Most of them have been fun events with fun people, but that’s no longer enough to keep me running like this.   The damage to my professional life (yes, I have one) has been nonzero, and the damage to my personal life (no, don’t really have one of those) has been complete.   This spring and my tour of the MFL also both ended on a sour note; the folks who said so don’t know I know, but apparently I’m anti-educational and an elitist, and my leadership in the MFL has pushed the league to the edge of collapse.   Mother would be proud, that a Fitchburg boy could grow up to be an elitist.   It matters little that the venom was spread in context of an unrelated political dispute, and that the aims of that dispute were, I strongly suspect, self-serving and competitional, not educational; if you fight dirty, there are consequences.   If the dirt works, which it did, the consequences become universal.

I’m going through a period of asking myself where my limited efforts can do the most good.   On the broader Northeast circuit, the reward for effort is immediate: as JV said at dinner last week, we’re in the middle of a interesting period, where technology, openness, and mutual trust throughout the Northeast has lead to rapid and healthy change in the way we run our activity.
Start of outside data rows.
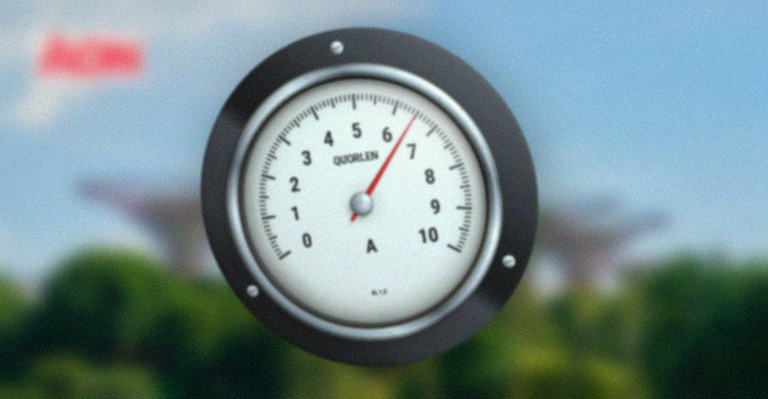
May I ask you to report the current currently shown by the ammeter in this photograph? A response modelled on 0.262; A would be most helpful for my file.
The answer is 6.5; A
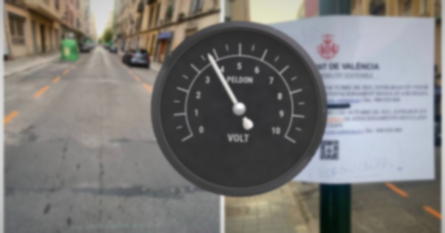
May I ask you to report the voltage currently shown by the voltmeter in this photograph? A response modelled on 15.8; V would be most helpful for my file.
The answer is 3.75; V
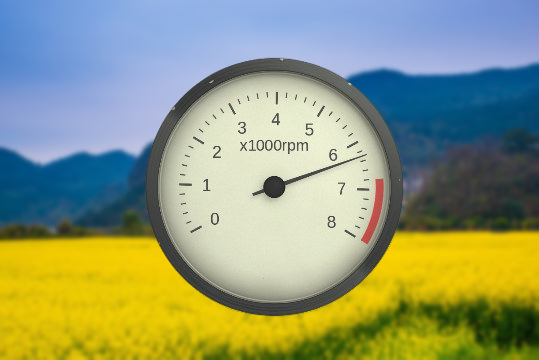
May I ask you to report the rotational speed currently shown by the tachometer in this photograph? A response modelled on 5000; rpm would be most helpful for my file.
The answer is 6300; rpm
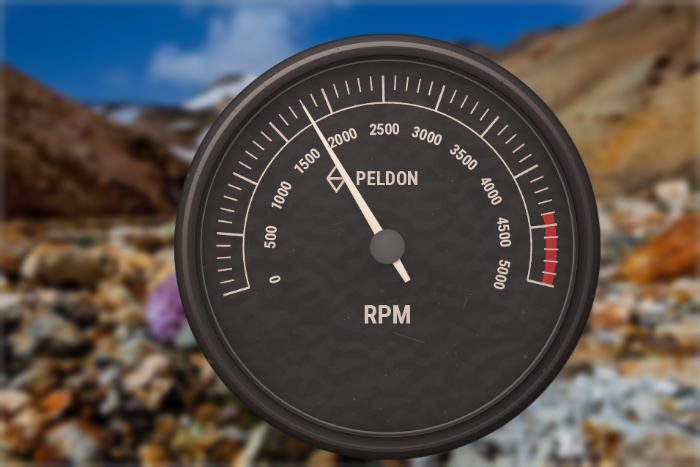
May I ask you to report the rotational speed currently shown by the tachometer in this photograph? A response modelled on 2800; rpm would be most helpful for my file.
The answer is 1800; rpm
We’re no longer content to run the same tournament year after year; we’re questioning every assumption and keeping only the truly necessary ones.   “That’s the way we’ve always done it” is never a good enough answer.   As a result, we’ve created a flexible and cohesive tournament staff where new ideas are vetted, tested, and if they succeed, made universal in the course of a few weekends.   And we don’t sacrifice much in doing so; each individual tournament has run fine, even as new things are tried in them.
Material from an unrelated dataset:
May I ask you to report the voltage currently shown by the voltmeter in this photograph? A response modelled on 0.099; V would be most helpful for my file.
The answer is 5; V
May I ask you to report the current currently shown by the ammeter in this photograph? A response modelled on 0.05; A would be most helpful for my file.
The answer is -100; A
That Northeast circuit involves, for me, going to six tournaments a year.     Yale, Princeton, Columbia, UPenn, and the two Lexington tournaments.   I won’t give those up.   I might chance a couple more this year; there are rumblings out of northeastern Pennsylvania to be considered, and I’d be curious to see one or more of Scarsdale, Bronx Science or Hen Hud in action.   I’ve already dropped Harvard, to much relief, and I’m sadly dropping Florida’s University School too, since they’re up against the tournament at my own school this year — Chavez will go instead.   And of course I’ll be there for Newton South’s tournament.   Despite having friends on both sides of no-man’s-land, I won’t skip the NYSFL tournament, where I’m always made to feel welcome and appreciated, and which is a lovely time of year for a drive across Massachusetts.   If JV wants me back — I had a genuine blast this year with Scarsdale, modulo the exciting logistics of the last day — or my own kids qualify & want to go, there’s the TOC.

That’s 8 guaranteed, with a few options.   This year, I did 23.

For the rest, well, I simply can’t do this without strong motivation, and these little whispering voices, or the times I’ve had vast responsibility coupled with zero authority, sap that motivation.   This world of forensics is not my career, job, or obligation; I derive no benefit aside from the psychic, and so the time has come to eliminate everything that’s become a mental net negative.   My team has suffered for my service.   I’ve also had several long term ideas and projects stall out doing all this operational stuff, anyway; some of it forensics related, some of it not.   And from home, I can debug and control most of what happens on Tabroom anyway, better from many schools in fact.

So everything else is on the table, and most of it’s going to land on the floor.